New insight into the never-ending arms-race between viruses and their hosts

Viruses have been infecting all forms of life – from single-celled bacteria to humans – for as long as there has been life on Earth. Because of this, ancient mechanisms of virus resistance co-exist in our bodies alongside our more-recently evolved and highly sophisticated adaptive immune system.

Scientists at the Centenary Institute have gained new insight into the never-ending arms race that has been fought against viruses for hundreds of millions of years. The research has been published today in the PNAS journal.

Centenary's DNA Repair Group led by Dr. Chris Jolly have discovered that the enzyme SAMHD1 not only limits the supply of nucleotides to viruses inside infected cells, but also limits the supply of nucleotides to our own DNA synthesis enzymes inside B cells when they are responding to infection in other cells or responding to vaccination. This makes DNA repair inside the responding B cells particularly error-prone, ensuring that they rapidly accumulate mutations in their own antibody genes, accelerating the production of highly-protective antibodies.

"To proliferate and cause disease in any organism, viruses need basic DNA building blocks called deoxynucleotides. To minimise virus replication, cells from worms all the way to humans use an ancient enzyme called SAMHD1 to limit deoxynucleotide concentrations to a very low level. This inhibits virus replication. Suppression of deoxyucleotide levels by SAMHD1 is relaxed just sufficiently to allow our own DNA to be copied when we need to produce new cells for tissue growth or repair," says Dr. Jolly.

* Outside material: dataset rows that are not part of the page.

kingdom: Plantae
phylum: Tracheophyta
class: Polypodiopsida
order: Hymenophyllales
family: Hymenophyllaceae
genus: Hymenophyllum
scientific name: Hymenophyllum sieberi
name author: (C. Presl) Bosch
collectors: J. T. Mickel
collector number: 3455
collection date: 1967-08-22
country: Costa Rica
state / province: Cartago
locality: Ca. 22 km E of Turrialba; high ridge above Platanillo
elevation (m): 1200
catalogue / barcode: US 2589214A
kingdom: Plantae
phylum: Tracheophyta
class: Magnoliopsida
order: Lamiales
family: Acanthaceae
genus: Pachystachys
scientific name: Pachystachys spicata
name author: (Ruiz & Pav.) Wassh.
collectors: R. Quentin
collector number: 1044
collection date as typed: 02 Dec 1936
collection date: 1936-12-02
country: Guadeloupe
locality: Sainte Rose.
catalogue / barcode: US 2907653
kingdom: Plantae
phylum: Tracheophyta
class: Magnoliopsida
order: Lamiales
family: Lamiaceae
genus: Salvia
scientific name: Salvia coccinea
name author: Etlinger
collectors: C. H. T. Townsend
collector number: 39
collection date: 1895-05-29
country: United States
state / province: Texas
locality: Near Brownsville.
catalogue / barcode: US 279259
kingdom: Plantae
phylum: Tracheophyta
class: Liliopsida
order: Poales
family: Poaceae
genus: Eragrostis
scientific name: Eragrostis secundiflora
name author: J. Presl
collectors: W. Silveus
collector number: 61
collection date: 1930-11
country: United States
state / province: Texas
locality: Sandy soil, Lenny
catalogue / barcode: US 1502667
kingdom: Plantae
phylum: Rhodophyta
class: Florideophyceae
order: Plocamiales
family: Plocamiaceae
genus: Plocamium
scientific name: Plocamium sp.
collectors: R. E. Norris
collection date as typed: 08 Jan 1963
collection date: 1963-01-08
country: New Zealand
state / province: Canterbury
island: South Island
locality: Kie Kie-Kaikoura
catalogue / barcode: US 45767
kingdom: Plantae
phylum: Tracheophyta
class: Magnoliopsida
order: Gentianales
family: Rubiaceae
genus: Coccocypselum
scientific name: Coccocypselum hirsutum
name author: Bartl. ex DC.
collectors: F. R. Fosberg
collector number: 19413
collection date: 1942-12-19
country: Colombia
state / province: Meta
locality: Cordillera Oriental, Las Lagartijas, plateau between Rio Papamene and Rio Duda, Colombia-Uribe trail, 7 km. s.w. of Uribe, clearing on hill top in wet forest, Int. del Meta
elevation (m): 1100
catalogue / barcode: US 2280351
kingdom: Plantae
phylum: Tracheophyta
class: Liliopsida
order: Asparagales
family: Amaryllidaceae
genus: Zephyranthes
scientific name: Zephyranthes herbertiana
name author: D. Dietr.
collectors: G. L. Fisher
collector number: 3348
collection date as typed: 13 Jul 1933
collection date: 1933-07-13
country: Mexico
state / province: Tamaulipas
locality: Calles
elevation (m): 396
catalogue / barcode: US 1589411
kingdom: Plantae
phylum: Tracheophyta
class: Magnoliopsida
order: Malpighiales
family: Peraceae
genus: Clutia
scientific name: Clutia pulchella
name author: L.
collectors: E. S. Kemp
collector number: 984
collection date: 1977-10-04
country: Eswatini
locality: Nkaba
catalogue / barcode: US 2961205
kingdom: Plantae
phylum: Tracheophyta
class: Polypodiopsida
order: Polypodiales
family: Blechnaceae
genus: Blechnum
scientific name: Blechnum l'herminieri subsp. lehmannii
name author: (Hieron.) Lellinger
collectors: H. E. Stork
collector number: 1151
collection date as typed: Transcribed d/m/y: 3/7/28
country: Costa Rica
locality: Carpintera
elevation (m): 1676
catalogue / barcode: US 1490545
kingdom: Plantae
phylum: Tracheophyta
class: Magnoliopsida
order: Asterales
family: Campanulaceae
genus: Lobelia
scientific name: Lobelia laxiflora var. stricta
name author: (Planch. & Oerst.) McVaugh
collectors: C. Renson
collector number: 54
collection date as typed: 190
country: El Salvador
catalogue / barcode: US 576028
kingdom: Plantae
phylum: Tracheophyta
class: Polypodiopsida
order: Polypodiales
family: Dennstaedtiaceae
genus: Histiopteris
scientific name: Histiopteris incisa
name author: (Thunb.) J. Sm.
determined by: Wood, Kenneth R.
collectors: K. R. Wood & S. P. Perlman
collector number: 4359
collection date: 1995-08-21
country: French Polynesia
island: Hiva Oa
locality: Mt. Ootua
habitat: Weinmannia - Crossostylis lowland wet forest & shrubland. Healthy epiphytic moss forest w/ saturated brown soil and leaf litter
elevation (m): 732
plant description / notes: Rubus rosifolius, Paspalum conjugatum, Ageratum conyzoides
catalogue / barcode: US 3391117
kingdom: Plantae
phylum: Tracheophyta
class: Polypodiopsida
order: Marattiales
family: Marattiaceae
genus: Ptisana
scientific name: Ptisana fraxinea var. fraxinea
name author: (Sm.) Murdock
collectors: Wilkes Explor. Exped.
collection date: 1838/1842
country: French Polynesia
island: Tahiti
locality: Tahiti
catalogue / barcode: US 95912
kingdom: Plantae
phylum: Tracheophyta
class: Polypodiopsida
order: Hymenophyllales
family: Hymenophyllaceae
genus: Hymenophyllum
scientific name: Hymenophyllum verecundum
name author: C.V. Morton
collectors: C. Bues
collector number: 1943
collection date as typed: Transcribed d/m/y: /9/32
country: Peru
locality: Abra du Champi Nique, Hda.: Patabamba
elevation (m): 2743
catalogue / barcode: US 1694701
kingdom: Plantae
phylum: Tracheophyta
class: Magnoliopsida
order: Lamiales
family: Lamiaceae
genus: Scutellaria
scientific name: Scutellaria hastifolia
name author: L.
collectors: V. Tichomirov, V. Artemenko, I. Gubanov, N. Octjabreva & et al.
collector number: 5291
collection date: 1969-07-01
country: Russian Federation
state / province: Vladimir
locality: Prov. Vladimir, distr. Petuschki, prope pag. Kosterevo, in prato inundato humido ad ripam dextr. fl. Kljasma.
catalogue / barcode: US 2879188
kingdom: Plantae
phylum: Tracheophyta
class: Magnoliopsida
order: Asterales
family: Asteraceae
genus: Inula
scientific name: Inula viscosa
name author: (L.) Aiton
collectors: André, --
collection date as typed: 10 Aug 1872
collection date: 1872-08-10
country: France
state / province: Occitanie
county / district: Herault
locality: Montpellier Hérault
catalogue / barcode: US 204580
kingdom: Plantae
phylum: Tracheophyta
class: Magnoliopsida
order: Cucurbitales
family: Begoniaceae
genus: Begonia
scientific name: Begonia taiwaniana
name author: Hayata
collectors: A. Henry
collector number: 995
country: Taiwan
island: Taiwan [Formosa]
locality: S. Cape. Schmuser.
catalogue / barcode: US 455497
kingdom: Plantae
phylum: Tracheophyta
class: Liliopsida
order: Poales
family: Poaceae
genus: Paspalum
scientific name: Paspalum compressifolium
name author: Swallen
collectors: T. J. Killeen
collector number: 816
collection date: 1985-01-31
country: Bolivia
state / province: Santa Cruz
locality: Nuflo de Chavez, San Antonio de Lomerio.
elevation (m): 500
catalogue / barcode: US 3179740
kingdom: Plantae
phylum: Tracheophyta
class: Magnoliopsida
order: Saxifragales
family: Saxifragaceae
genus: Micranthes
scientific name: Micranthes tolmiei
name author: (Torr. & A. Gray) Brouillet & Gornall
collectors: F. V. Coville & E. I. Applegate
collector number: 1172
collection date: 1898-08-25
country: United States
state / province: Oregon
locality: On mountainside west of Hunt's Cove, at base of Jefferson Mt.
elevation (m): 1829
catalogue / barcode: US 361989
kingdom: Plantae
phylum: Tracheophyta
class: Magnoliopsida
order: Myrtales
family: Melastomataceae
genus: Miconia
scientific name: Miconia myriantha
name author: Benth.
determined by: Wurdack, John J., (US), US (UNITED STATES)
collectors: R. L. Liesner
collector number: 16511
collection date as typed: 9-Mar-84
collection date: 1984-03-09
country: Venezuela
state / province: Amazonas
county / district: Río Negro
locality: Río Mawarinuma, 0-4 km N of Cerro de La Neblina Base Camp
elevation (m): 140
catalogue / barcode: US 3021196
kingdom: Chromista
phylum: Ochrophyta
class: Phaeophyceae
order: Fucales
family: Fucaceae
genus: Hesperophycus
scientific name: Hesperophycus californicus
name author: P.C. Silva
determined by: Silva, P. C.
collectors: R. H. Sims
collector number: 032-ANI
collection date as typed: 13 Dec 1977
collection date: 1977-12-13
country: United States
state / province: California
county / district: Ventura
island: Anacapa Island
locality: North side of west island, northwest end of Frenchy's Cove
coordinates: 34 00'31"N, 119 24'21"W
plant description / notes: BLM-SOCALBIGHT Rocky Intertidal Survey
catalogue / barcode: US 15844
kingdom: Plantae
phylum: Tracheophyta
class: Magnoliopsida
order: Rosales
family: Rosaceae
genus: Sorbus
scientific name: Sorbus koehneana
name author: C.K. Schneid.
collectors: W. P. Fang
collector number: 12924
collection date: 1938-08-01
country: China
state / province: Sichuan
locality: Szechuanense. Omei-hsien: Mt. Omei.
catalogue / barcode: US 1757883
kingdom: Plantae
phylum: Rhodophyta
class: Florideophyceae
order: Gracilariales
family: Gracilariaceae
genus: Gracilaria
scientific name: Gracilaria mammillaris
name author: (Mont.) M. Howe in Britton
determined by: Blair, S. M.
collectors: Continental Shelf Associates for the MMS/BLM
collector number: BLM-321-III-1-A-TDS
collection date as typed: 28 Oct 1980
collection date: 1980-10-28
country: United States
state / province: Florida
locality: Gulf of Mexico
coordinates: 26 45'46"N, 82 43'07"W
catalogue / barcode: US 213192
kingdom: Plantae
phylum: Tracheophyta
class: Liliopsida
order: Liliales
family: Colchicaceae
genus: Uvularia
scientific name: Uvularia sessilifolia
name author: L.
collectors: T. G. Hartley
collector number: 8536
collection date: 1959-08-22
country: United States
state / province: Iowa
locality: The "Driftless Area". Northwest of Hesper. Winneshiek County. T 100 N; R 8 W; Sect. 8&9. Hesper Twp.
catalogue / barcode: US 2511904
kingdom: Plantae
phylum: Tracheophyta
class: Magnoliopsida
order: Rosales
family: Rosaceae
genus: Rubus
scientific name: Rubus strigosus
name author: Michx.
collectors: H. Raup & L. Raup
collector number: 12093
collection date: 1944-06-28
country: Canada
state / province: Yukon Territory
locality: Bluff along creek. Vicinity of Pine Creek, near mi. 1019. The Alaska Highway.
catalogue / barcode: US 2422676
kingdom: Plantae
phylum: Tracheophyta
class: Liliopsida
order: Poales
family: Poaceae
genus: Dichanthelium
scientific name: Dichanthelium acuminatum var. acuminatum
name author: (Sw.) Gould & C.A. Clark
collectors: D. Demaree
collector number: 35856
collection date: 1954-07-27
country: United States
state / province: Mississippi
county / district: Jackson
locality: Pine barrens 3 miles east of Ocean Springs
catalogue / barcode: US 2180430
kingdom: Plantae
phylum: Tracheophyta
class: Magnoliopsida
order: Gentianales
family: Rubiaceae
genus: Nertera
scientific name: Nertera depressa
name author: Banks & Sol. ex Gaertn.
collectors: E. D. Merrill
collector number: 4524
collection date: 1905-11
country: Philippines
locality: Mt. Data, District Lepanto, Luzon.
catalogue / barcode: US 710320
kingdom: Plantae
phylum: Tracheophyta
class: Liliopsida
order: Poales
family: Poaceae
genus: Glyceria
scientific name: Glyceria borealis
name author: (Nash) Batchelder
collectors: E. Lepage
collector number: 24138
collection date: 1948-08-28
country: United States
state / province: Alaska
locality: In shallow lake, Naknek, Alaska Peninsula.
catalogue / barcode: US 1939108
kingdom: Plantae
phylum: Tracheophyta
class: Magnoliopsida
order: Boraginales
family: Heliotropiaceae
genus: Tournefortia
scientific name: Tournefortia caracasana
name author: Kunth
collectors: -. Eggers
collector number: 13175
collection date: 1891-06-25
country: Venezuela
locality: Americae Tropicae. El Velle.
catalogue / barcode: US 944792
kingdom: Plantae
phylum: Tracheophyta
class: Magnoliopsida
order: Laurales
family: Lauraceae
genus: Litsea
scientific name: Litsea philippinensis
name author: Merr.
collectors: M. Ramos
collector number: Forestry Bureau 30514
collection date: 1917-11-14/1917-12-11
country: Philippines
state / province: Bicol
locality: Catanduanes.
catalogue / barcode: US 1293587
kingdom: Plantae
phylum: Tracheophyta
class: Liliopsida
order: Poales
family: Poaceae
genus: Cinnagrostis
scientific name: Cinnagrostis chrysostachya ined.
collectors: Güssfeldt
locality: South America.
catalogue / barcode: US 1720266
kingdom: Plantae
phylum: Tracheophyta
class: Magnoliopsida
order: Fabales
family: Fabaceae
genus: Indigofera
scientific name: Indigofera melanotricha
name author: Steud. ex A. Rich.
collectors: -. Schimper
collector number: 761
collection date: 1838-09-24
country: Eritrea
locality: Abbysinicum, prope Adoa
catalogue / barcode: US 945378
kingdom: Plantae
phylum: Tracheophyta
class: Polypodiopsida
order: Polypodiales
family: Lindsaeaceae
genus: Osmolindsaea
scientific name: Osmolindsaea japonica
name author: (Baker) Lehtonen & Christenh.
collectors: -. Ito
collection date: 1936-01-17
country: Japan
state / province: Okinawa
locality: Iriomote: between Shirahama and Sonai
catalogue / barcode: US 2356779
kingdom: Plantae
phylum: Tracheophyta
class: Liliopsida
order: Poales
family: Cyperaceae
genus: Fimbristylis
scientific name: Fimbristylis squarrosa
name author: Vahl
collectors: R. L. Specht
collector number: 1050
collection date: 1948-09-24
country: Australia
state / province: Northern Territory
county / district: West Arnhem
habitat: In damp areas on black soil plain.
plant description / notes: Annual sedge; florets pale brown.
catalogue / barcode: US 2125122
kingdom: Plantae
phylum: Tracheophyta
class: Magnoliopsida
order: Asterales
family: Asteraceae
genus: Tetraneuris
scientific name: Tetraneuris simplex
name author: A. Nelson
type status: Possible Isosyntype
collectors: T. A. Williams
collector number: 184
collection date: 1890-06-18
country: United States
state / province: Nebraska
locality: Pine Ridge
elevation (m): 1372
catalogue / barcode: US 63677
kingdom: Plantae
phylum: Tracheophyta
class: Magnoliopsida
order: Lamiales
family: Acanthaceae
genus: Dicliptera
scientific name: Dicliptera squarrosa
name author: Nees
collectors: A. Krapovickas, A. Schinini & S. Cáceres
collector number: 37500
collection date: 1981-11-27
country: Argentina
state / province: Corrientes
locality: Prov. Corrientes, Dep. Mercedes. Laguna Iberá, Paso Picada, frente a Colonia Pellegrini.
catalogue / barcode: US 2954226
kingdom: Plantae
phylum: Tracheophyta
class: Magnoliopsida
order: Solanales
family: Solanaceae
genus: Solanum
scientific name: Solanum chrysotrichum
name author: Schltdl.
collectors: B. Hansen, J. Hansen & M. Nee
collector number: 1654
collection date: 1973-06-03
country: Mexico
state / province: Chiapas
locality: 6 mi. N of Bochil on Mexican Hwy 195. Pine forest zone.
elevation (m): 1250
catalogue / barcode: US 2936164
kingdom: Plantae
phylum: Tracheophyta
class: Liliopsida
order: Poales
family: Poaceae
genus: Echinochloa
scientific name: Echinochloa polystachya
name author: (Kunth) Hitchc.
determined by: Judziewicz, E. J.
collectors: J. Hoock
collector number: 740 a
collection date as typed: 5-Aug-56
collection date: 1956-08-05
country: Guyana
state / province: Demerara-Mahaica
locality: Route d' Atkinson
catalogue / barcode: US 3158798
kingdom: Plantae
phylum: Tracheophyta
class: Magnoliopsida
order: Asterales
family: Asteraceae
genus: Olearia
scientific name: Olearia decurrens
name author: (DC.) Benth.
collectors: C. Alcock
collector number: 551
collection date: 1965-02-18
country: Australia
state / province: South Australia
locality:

"As well as using SAMHJD1 and other enzymes inside cells to fight viruses, humans and most other vertebrates make antibodies that can neutralise viruses outside cells to prevent cell entry in the first place. Antibodies are made by specialised white blood cells called B lymphocytes. During infections, B lymphocytes making antibodies specific for the invading virus to mutate their antibody genes at extremely high rates. This uniquely modifies the structure of the antibody that each B cell makes. Competition between mutated B cells to collect virus particles then select for the few B cells that make improved antibodies; the selected B cells become especially long-lived, giving us lifelong protection against repeat viral infection. This process of evolution on speed-dial takes just a few days."

This new insight and discovery by Dr. Jolly and his team including Dr. Eddy Thientosapol is part of ongoing research by the Centenary Institute's scientists in their quest to better understand disease and find cures for some of the most chronic conditions that impact human health globally. The DNA Repair Laboratory is part of Centenary's Immune Imaging Program headed by Professor Wolfgang Weninger.

The Centenary Institute is a world-leading independent medical research institute with more than 30 years experience and knowledge guiding our life-saving research, which is focused on three key areas: cancer, inflammation and cardiovascular disease. Our strength is in uncovering disease mechanisms and applying this knowledge to improve diagnostics and treatments for patients by understanding disease and finding cures for some of the most chronic diseases affecting today's society.